Required action :: In the records below, convert the stretch from the line containing "Pour accéder à" through the line containing "Après un parcours de formation sous", both ends included, into a Markdown table with the columns Row and Source line. Give each nonblank line its own row, numbered in order, and skip blank lines.

Material for this exercise ::
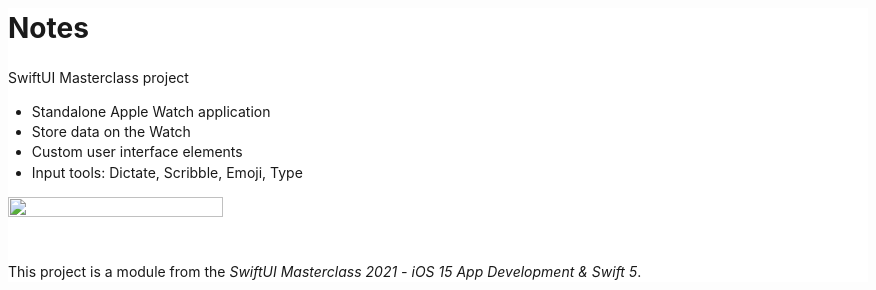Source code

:# Notes
SwiftUI Masterclass project

- Standalone Apple Watch application
- Store data on the Watch
- Custom user interface elements
- Input tools: Dictate, Scribble, Emoji, Type

<a href="#">
    <img align="center" width="50%" height="100%" src="notes.gif">
</a>

#
This project is a module from the *SwiftUI Masterclass 2021 - iOS 15 App Development & Swift 5*.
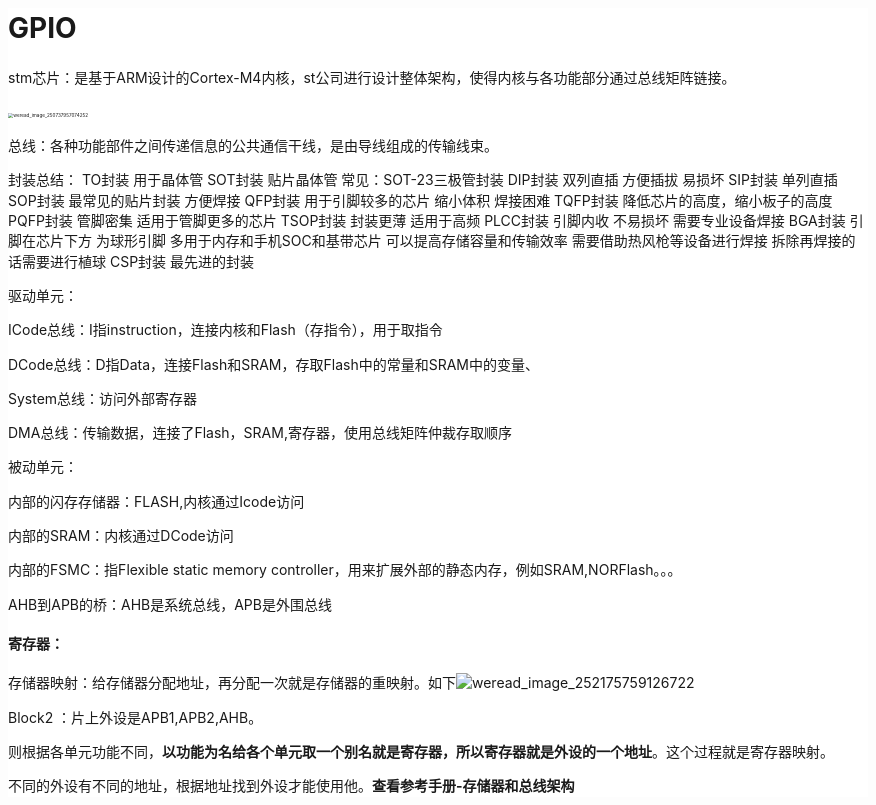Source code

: 

# GPIO

stm芯片：是基于ARM设计的Cortex-M4内核，st公司进行设计整体架构，使得内核与各功能部分通过总线矩阵链接。

<img src="C:/Users/zhangjiejie666/Desktop/star%E9%AA%8C%E6%94%B6/git%E7%AC%94%E8%AE%B0/%E6%96%B0%E5%BB%BA%E6%96%87%E4%BB%B6%E5%A4%B9/weread_image_250737957074252.jpeg" alt="weread_image_250737957074252" style="zoom: 33%;" />

总线：各种功能部件之间传递信息的公共通信干线，是由导线组成的传输线束。

封装总结：
TO封装 用于晶体管 
SOT封装 贴片晶体管 常见：SOT-23三极管封装
DIP封装 双列直插 方便插拔 易损坏 
SIP封装 单列直插
SOP封装 最常见的贴片封装 方便焊接
QFP封装 用于引脚较多的芯片 缩小体积 焊接困难
TQFP封装 降低芯片的高度，缩小板子的高度
PQFP封装 管脚密集 适用于管脚更多的芯片
TSOP封装 封装更薄 适用于高频
PLCC封装 引脚内收 不易损坏 需要专业设备焊接
BGA封装 引脚在芯片下方 为球形引脚 多用于内存和手机SOC和基带芯片 可以提高存储容量和传输效率 需要借助热风枪等设备进行焊接 拆除再焊接的话需要进行植球
CSP封装 最先进的封装 



驱动单元：

ICode总线：I指instruction，连接内核和Flash（存指令），用于取指令

DCode总线：D指Data，连接Flash和SRAM，存取Flash中的常量和SRAM中的变量、

System总线：访问外部寄存器

DMA总线：传输数据，连接了Flash，SRAM,寄存器，使用总线矩阵仲裁存取顺序

被动单元：

内部的闪存存储器：FLASH,内核通过Icode访问

内部的SRAM：内核通过DCode访问

内部的FSMC：指Flexible static memory controller，用来扩展外部的静态内存，例如SRAM,NORFlash。。。

AHB到APB的桥：AHB是系统总线，APB是外围总线

#### 寄存器：

存储器映射：给存储器分配地址，再分配一次就是存储器的重映射。如下![weread_image_252175759126722](C:/Users/zhangjiejie666/Desktop/star%E9%AA%8C%E6%94%B6/git%E7%AC%94%E8%AE%B0/%E6%96%B0%E5%BB%BA%E6%96%87%E4%BB%B6%E5%A4%B9/weread_image_252175759126722.jpeg)

Block2 ：片上外设是APB1,APB2,AHB。

则根据各单元功能不同，**以功能为名给各个单元取一个别名就是寄存器，所以寄存器就是外设的一个地址**。这个过程就是寄存器映射。

不同的外设有不同的地址，根据地址找到外设才能使用他。**查看参考手册-存储器和总线架构**



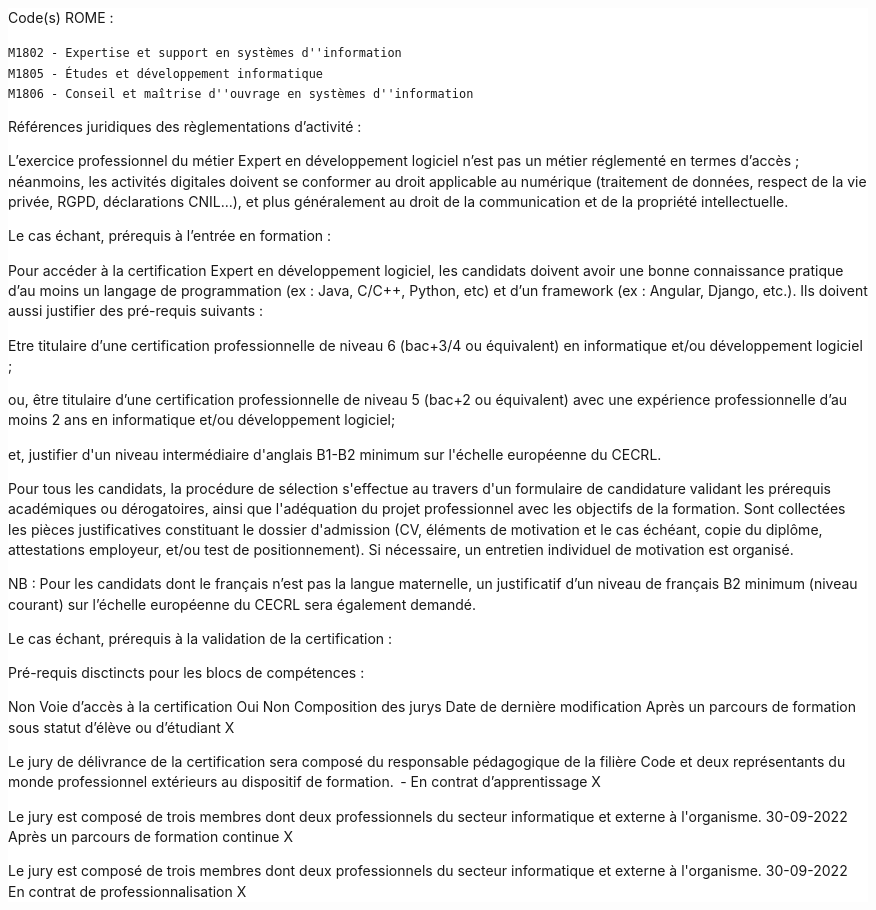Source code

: Code(s) ROME :

    M1802 - Expertise et support en systèmes d''information
    M1805 - Études et développement informatique
    M1806 - Conseil et maîtrise d''ouvrage en systèmes d''information

Références juridiques des règlementations d’activité :

L’exercice professionnel du métier Expert en développement logiciel n’est pas un métier réglementé en termes d’accès ; néanmoins, les activités digitales doivent se conformer au droit applicable au numérique (traitement de données, respect de la vie privée, RGPD, déclarations CNIL...), et plus généralement au droit de la communication et de la propriété intellectuelle.

Le cas échant, prérequis à l’entrée en formation :

Pour accéder à la certification Expert en développement logiciel, les candidats doivent avoir une bonne connaissance pratique d’au moins un langage de programmation (ex : Java, C/C++, Python, etc) et d’un framework (ex : Angular, Django, etc.). Ils doivent aussi justifier des pré-requis  suivants : 

Etre titulaire d’une certification professionnelle de niveau 6 (bac+3/4 ou équivalent) en informatique et/ou développement logiciel ;

ou, être titulaire d’une certification professionnelle de niveau 5 (bac+2 ou équivalent) avec une expérience professionnelle d’au moins 2 ans en informatique et/ou développement logiciel;

et, justifier d'un niveau intermédiaire d'anglais B1-B2 minimum sur l'échelle européenne du CECRL. 

Pour tous les candidats, la procédure de sélection s'effectue au travers d'un formulaire de candidature validant les prérequis académiques ou dérogatoires, ainsi que l'adéquation du projet professionnel avec les objectifs de la formation. Sont collectées les pièces justificatives constituant le dossier d'admission (CV, éléments de motivation et le cas échéant, copie du diplôme, attestations employeur, et/ou test de positionnement). Si nécessaire, un entretien individuel de motivation est organisé.

NB : Pour les candidats dont le français n’est pas la langue maternelle, un justificatif d’un niveau de français B2 minimum (niveau courant) sur l’échelle européenne du CECRL sera également demandé.

 

Le cas échant, prérequis à la validation de la certification :

Pré-requis disctincts pour les blocs de compétences :

Non
Voie d’accès à la certification 	Oui 	Non 	Composition des jurys 	Date de dernière modification
Après un parcours de formation sous statut d’élève ou d’étudiant 	X 		

Le jury de délivrance de la certification sera composé du responsable pédagogique de la filière Code et deux représentants du monde professionnel extérieurs au dispositif de formation. 
	-
En contrat d’apprentissage 	X 		

Le jury est composé de trois membres dont deux professionnels du secteur informatique et externe à l'organisme.
	30-09-2022
Après un parcours de formation continue 	X 		

Le jury est composé de trois membres dont deux professionnels du secteur informatique et externe à l'organisme.
	30-09-2022
En contrat de professionnalisation 	X 		
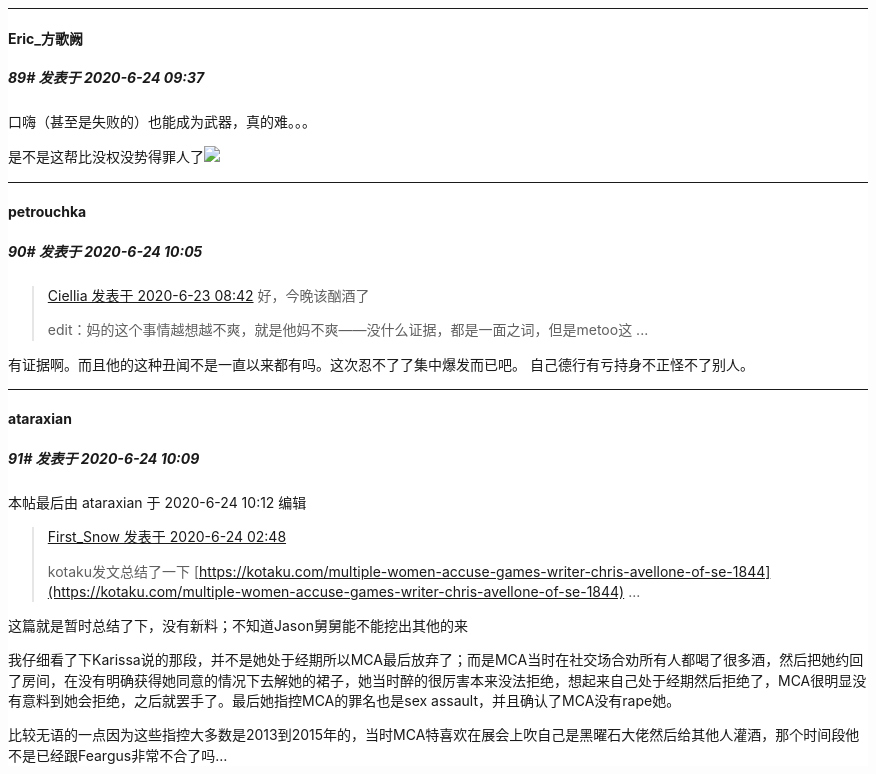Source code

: 

-----

####  Eric_方歌阙  
##### 89#       发表于 2020-6-24 09:37




口嗨（甚至是失败的）也能成为武器，真的难。。。

是不是这帮比没权没势得罪人了<img src="https://static.saraba1st.com/image/smiley/face2017/037.png" referrerpolicy="no-referrer">







-----

####  petrouchka  
##### 90#       发表于 2020-6-24 10:05



<blockquote><a href="httphttps://bbs.saraba1st.com/2b/forum.php?mod=redirect&amp;goto=findpost&amp;pid=47914412&amp;ptid=1943526" target="_blank">Ciellia 发表于 2020-6-23 08:42</a>
好，今晚该酗酒了

edit：妈的这个事情越想越不爽，就是他妈不爽——没什么证据，都是一面之词，但是metoo这 ...</blockquote>
有证据啊。而且他的这种丑闻不是一直以来都有吗。这次忍不了了集中爆发而已吧。
自己德行有亏持身不正怪不了别人。







-----

####  ataraxian  
##### 91#       发表于 2020-6-24 10:09



 本帖最后由 ataraxian 于 2020-6-24 10:12 编辑 
<blockquote><a href="httphttps://bbs.saraba1st.com/2b/forum.php?mod=redirect&amp;goto=findpost&amp;pid=47927977&amp;ptid=1943526" target="_blank">First_Snow 发表于 2020-6-24 02:48</a>

kotaku发文总结了一下
[https://kotaku.com/multiple-women-accuse-games-writer-chris-avellone-of-se-1844](https://kotaku.com/multiple-women-accuse-games-writer-chris-avellone-of-se-1844) ...</blockquote>
这篇就是暂时总结了下，没有新料；不知道Jason舅舅能不能挖出其他的来


我仔细看了下Karissa说的那段，并不是她处于经期所以MCA最后放弃了；而是MCA当时在社交场合劝所有人都喝了很多酒，然后把她约回了房间，在没有明确获得她同意的情况下去解她的裙子，她当时醉的很厉害本来没法拒绝，想起来自己处于经期然后拒绝了，MCA很明显没有意料到她会拒绝，之后就罢手了。最后她指控MCA的罪名也是sex assault，并且确认了MCA没有rape她。

比较无语的一点因为这些指控大多数是2013到2015年的，当时MCA特喜欢在展会上吹自己是黑曜石大佬然后给其他人灌酒，那个时间段他不是已经跟Feargus非常不合了吗…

Result of this task ::
| Row | Source line |
|---|---|
| 1 | Pour accéder à la certification Expert en développement logiciel, les candidats doivent avoir une bonne connaissance pratique d’au moins un langage de programmation (ex : Java, C/C++, Python, etc) et d’un framework (ex : Angular, Django, etc.). Ils doivent aussi justifier des pré-requis  suivants :  |
| 2 | Etre titulaire d’une certification professionnelle de niveau 6 (bac+3/4 ou équivalent) en informatique et/ou développement logiciel ; |
| 3 | ou, être titulaire d’une certification professionnelle de niveau 5 (bac+2 ou équivalent) avec une expérience professionnelle d’au moins 2 ans en informatique et/ou développement logiciel; |
| 4 | et, justifier d'un niveau intermédiaire d'anglais B1-B2 minimum sur l'échelle européenne du CECRL.  |
| 5 | Pour tous les candidats, la procédure de sélection s'effectue au travers d'un formulaire de candidature validant les prérequis académiques ou dérogatoires, ainsi que l'adéquation du projet professionnel avec les objectifs de la formation. Sont collectées les pièces justificatives constituant le dossier d'admission (CV, éléments de motivation et le cas échéant, copie du diplôme, attestations employeur, et/ou test de positionnement). Si nécessaire, un entretien individuel de motivation est organisé. |
| 6 | NB : Pour les candidats dont le français n’est pas la langue maternelle, un justificatif d’un niveau de français B2 minimum (niveau courant) sur l’échelle européenne du CECRL sera également demandé. |
| 7 | Le cas échant, prérequis à la validation de la certification : |
| 8 | Pré-requis disctincts pour les blocs de compétences : |
| 9 | Non |
| 10 | Voie d’accès à la certification 	Oui 	Non 	Composition des jurys 	Date de dernière modification |
| 11 | Après un parcours de formation sous statut d’élève ou d’étudiant 	X 		 |